### [What this task involves]
Extract each line of the material below that contains the string "name" and copy those lines in full. Matching is case-sensitive.
-- begin --
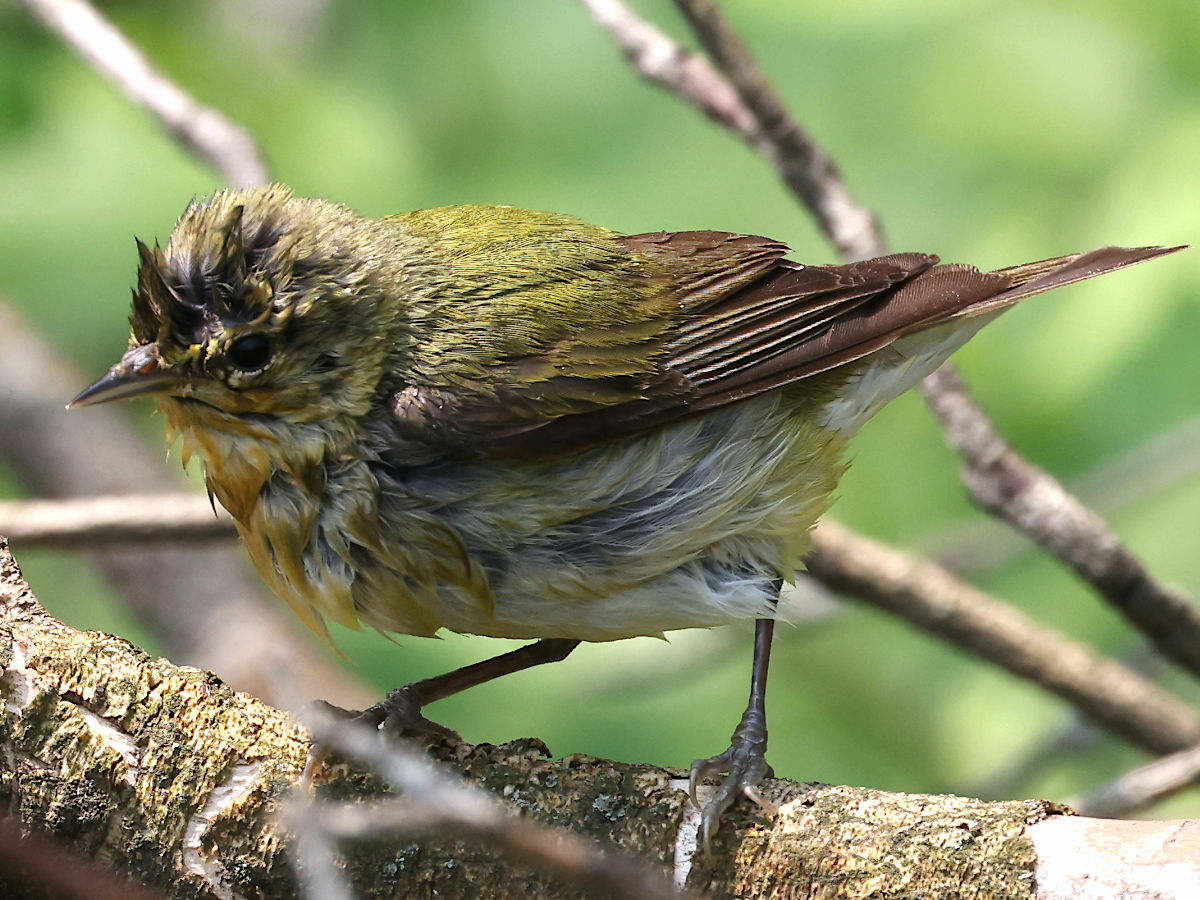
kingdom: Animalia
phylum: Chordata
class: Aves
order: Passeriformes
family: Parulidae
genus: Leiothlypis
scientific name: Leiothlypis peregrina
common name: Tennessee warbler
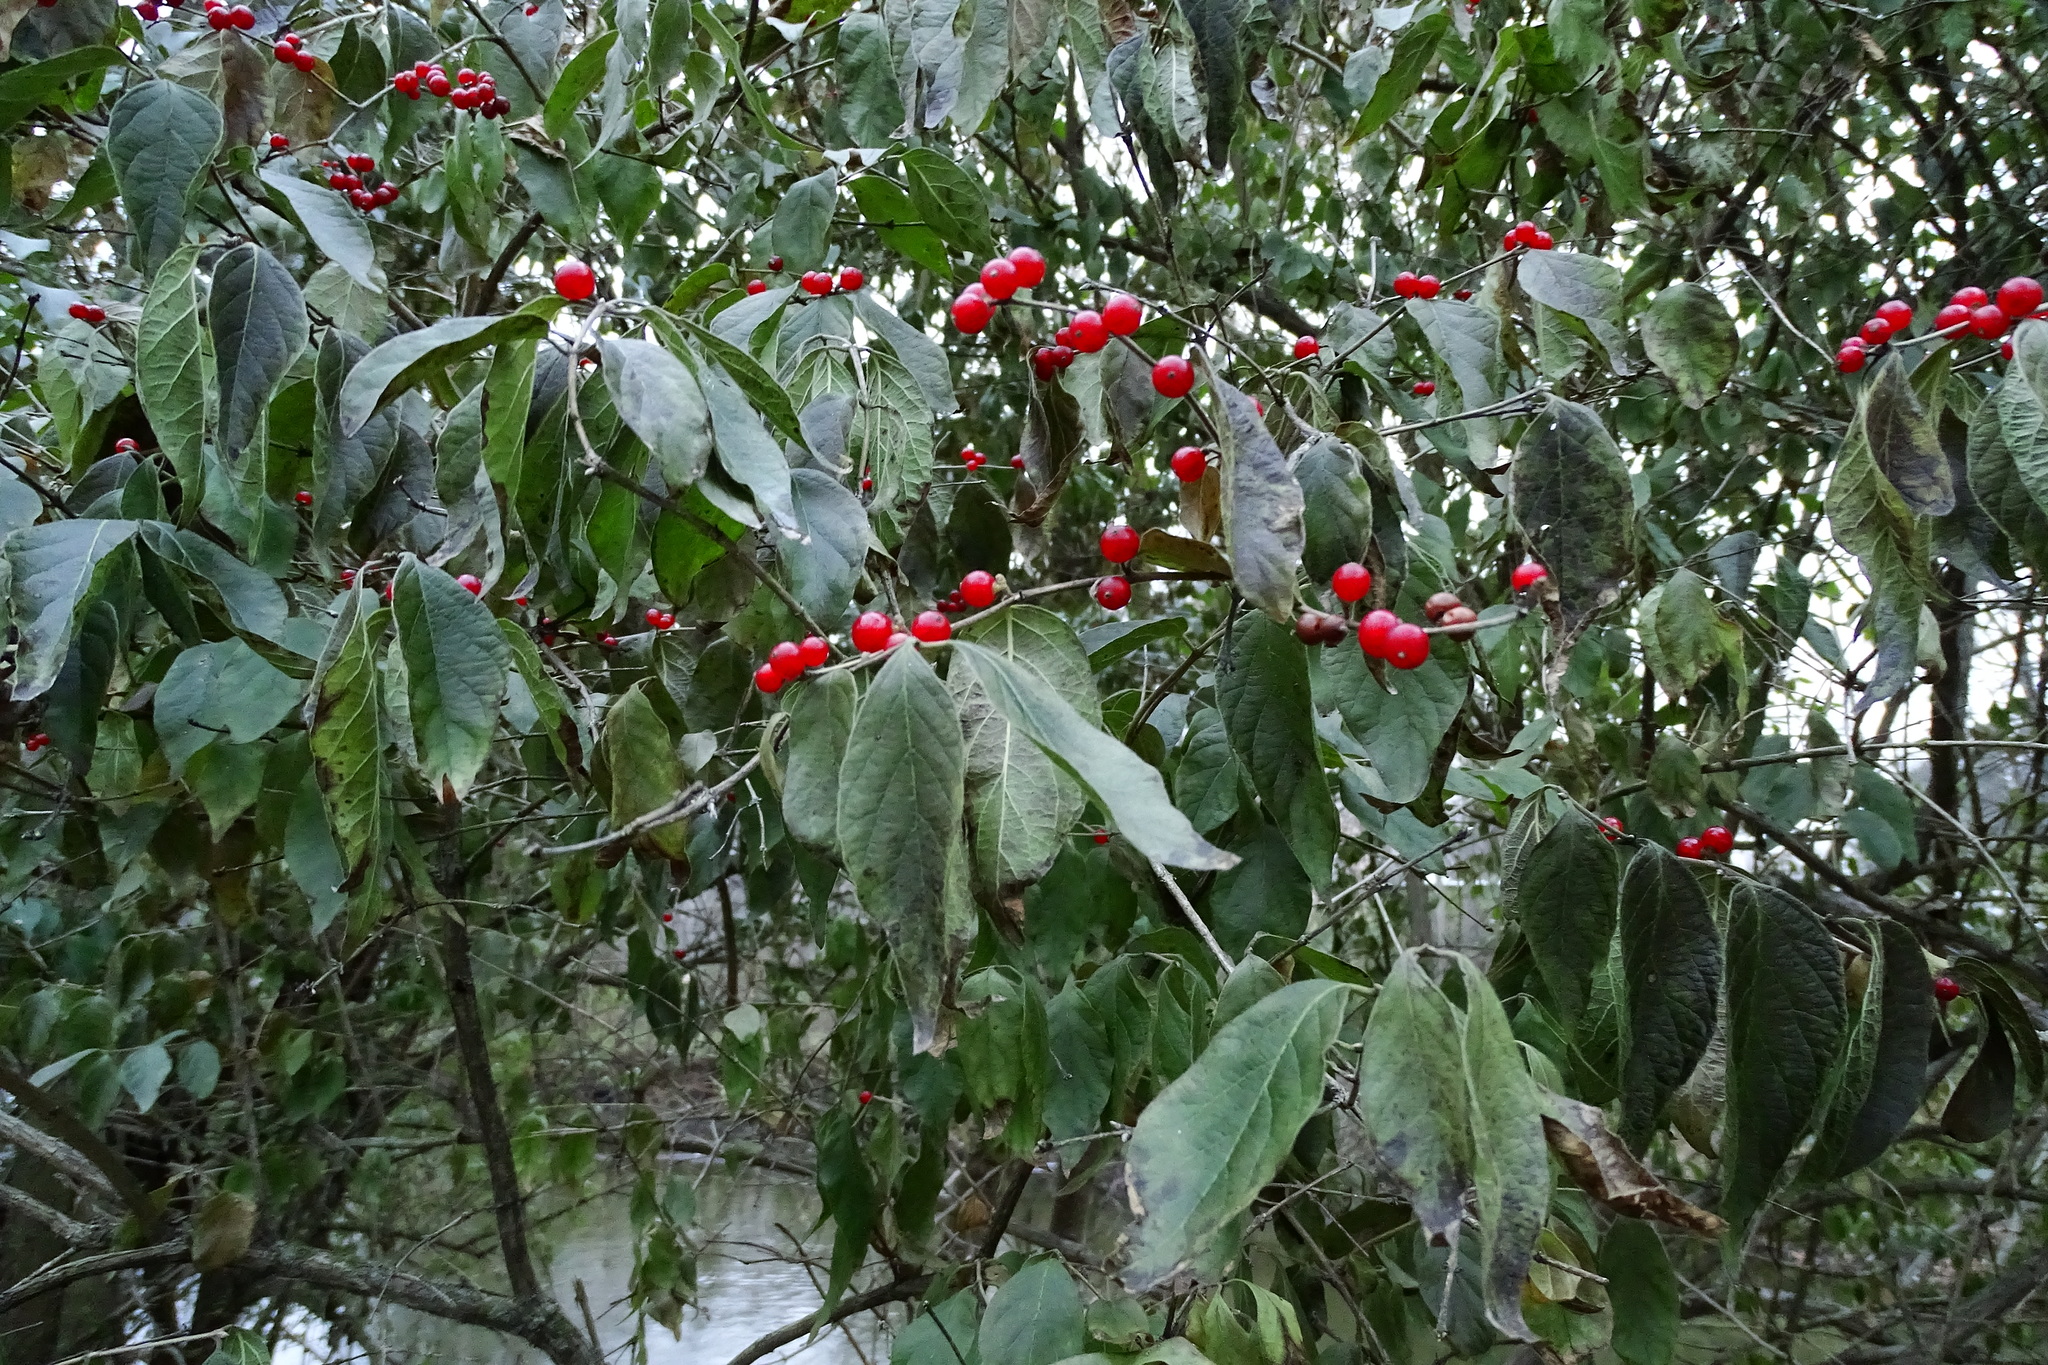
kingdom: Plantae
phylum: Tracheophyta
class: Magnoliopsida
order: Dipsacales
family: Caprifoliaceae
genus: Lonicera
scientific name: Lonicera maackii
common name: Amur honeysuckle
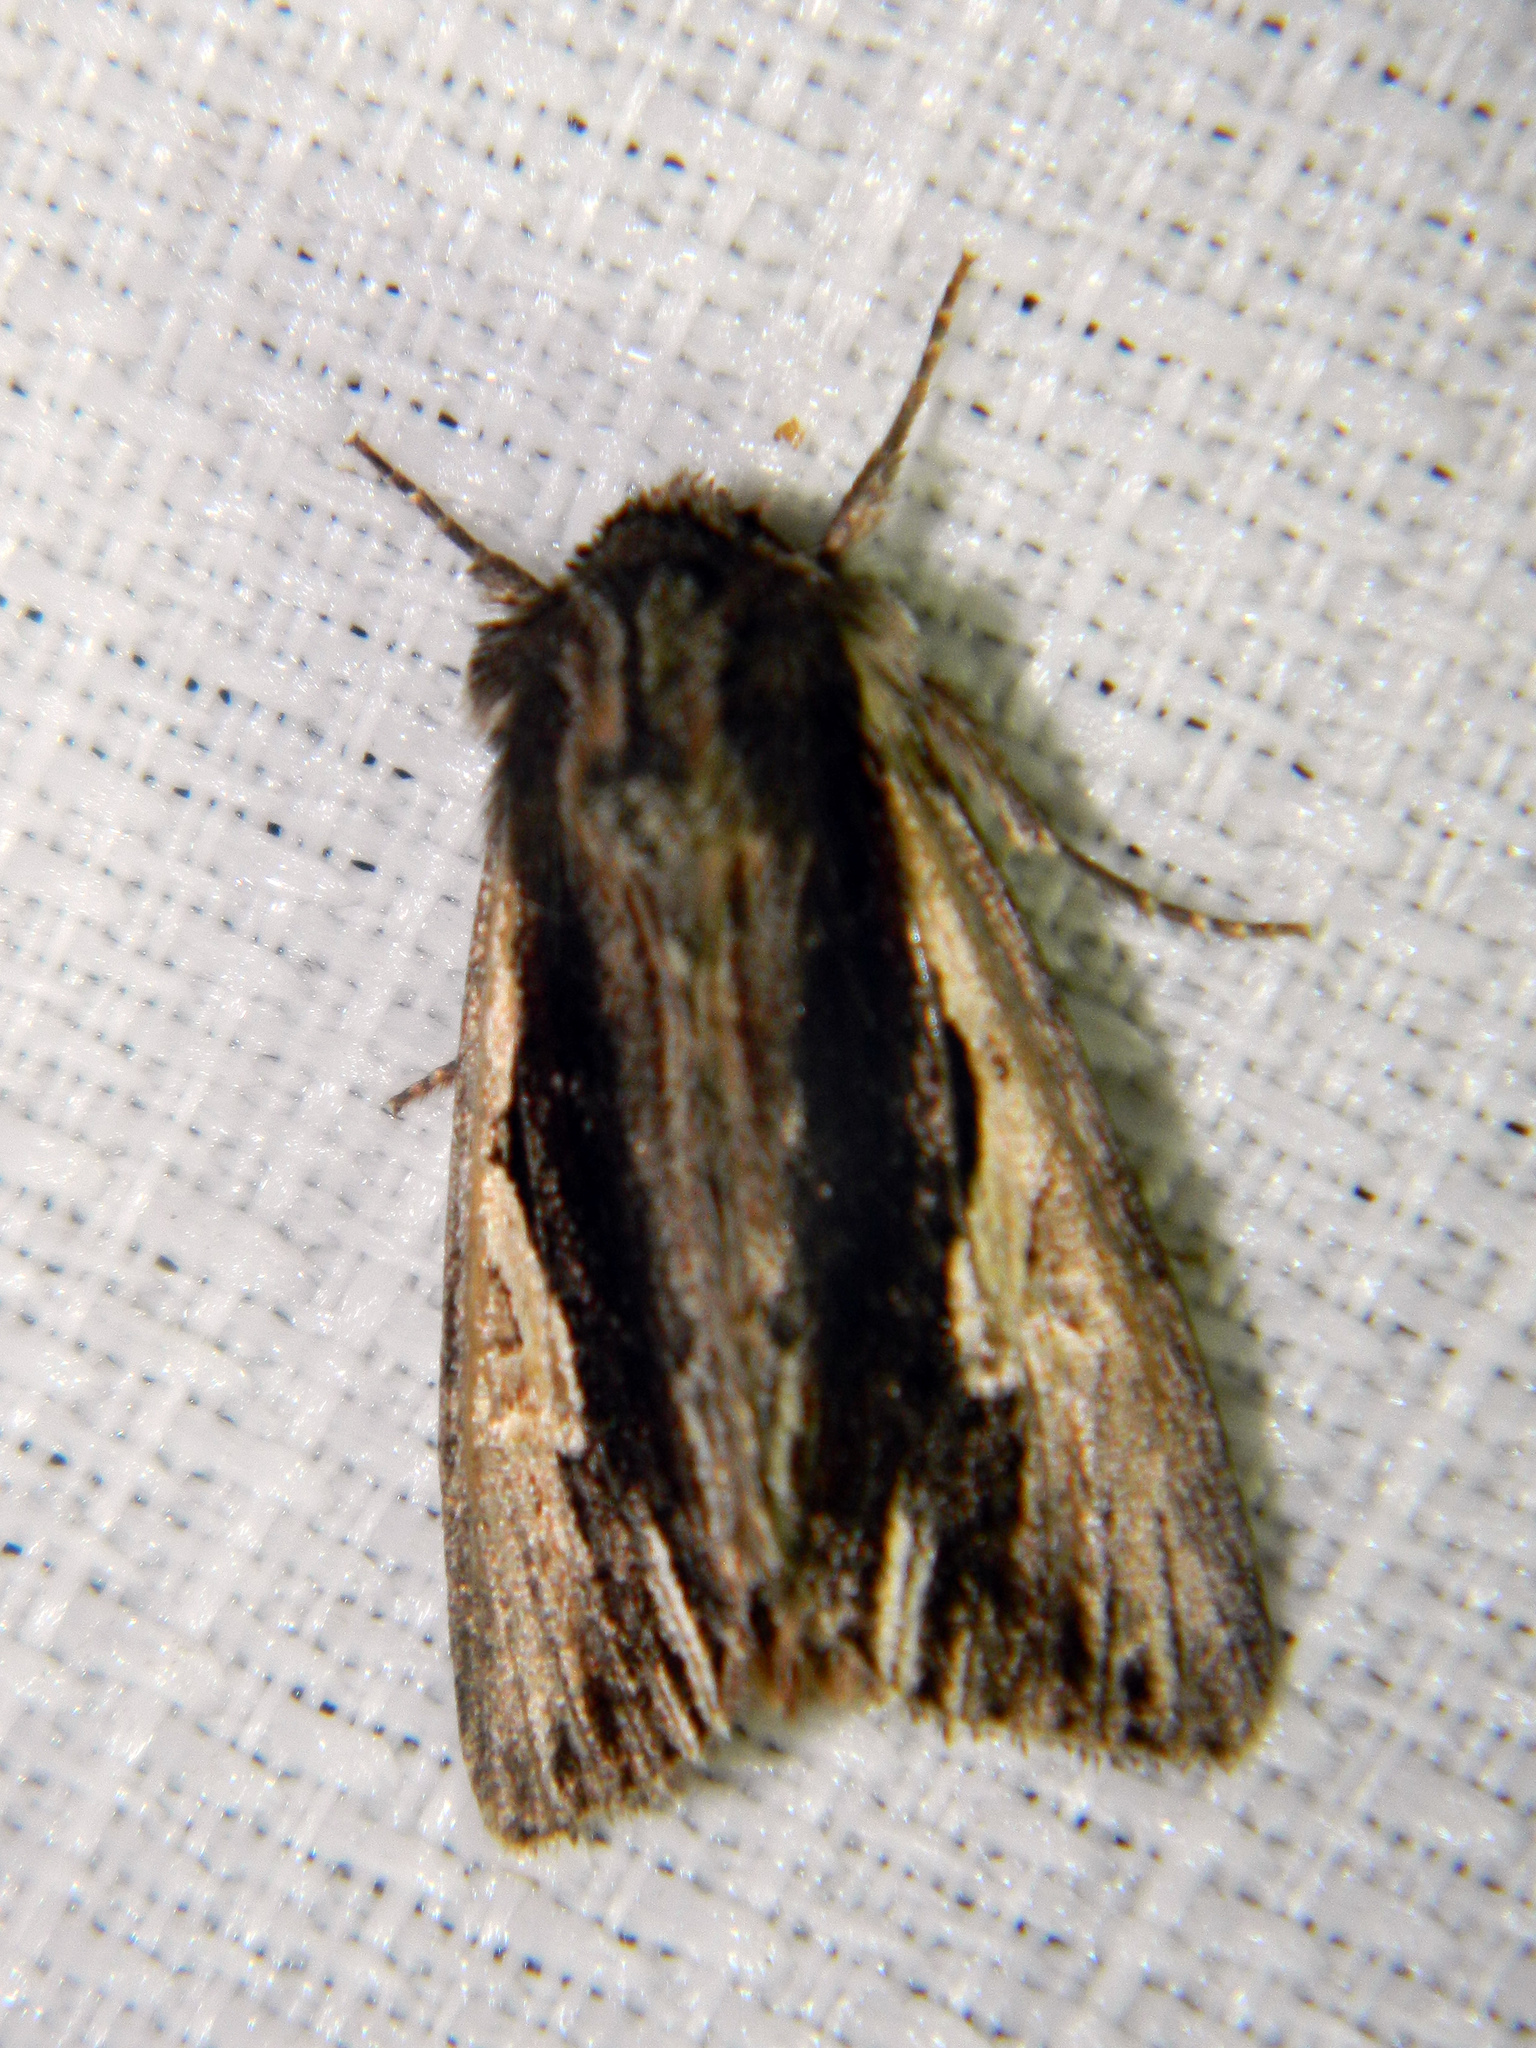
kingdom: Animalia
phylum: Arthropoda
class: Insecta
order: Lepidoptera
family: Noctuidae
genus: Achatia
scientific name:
-- end --
### [Written solution]
scientific name: Leiothlypis peregrina
common name: Tennessee warbler
scientific name: Lonicera maackii
common name: Amur honeysuckle
scientific name:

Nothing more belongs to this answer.